++++ GIVEN PASSAGE

Israeli businessman and civil servant

Shai Babad (שי באב״ד; born 1976) is an Israeli business executive and former civil servant.

He was the Director General of Israel's Ministry of Finance, and has served as president and chief executive officer of Strauss Group, one of Israel's largest food and beverage companies, since December 2022.

== Early life ==
Babad was born in 1976, to a modern Orthodox family in Herzliya. His father was an aviation engineer and his mother a teacher. After high school he studied at Yeshivat Har Etzion.

=== Education ===
Babad holds an undergraduate degree (BA) in economics and law from the Hebrew University of Jerusalem and a graduate degree (MSc) in finance and economics from the London School of Economics. He completed a senior executives programme at Harvard University.

== Career ==

=== ZIM and early career ===
Between 2005 and 2012, Babad held a number of senior management positions, in Israel and internationally, at the shipping company ZIM, including head of the company's budget and economics division and, later, CEO of ZIM's Israel and Near East division.

++++++++

PROBLEM SET:
(a) In the Shai Babad biography, which company has he headed as president and chief executive officer since December 2022?
(b) Please resume the Shai Babad biography after its final sentence on his positions at ZIM.

++++ PROVIDED DATA

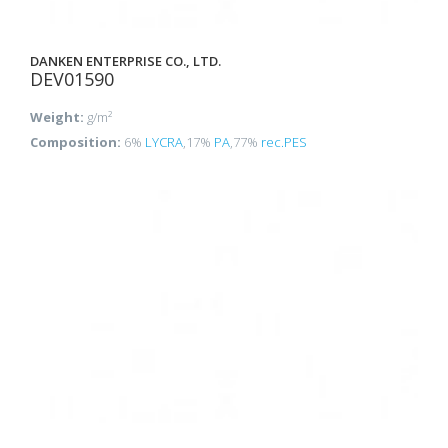
DANKEN ENTERPRISE CO., LTD.
DEV01590
Weight:
g/m²
Composition:
6%
LYCRA
,17%
PA
,77%
rec.PES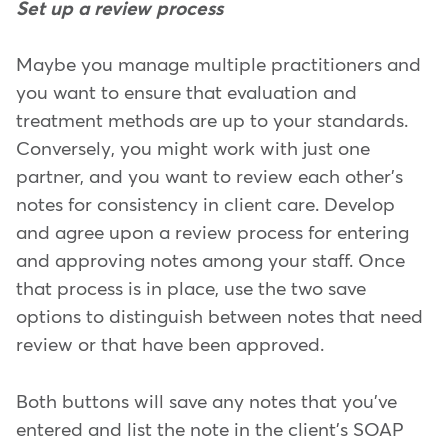
Set up a review process
Maybe you manage multiple practitioners and
you want to ensure that evaluation and
treatment methods are up to your standards.
Conversely, you might work with just one
partner, and you want to review each other's
notes for consistency in client care. Develop
and agree upon a review process for entering
and approving notes among your staff. Once
that process is in place, use the two save
options to distinguish between notes that need
review or that have been approved.
Both buttons will save any notes that you've
entered and list the note in the client's SOAP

++++++++

ANSWERS TO THE EXERCISE:
(a) Strauss Group

(b)
=== Second Authority for Television and Radio ===
Babad served as CEO of the Second Authority for Television and Radio from 2013 to 2014. He left the position in late 2014 to run for the Knesset on the list of the newly formed Kulanu party, led by Moshe Kahlon; he placed 11th on the party's list and narrowly missed being elected in the 2015 election.

=== Director General of the Ministry of Finance ===
In June 2015, after Kahlon became finance minister, he appointed Babad as director general of the Ministry of Finance. Babad served in the role for nearly five years, during which he was involved in structural reforms to Israel's electricity market and pension savings system, and in Israel's economic dialogue with the Palestinian Authority, the European Union and the United States. The Finance Ministry announced his departure in May 2020.

=== Extra Group and Alon Blue Square ===
In 2021, Babad joined businessman Moti Ben-Moshe's privately held Extra Group as chief business officer, taking up the post on 3 June 2021 once a post-government "cooling-off" period had ended. He subsequently also became CEO of Extra's publicly traded holding company, Alon Blue Square Israel. He left both positions in November 2021, after about six months, reportedly preferring to run an operating company rather than a holding company.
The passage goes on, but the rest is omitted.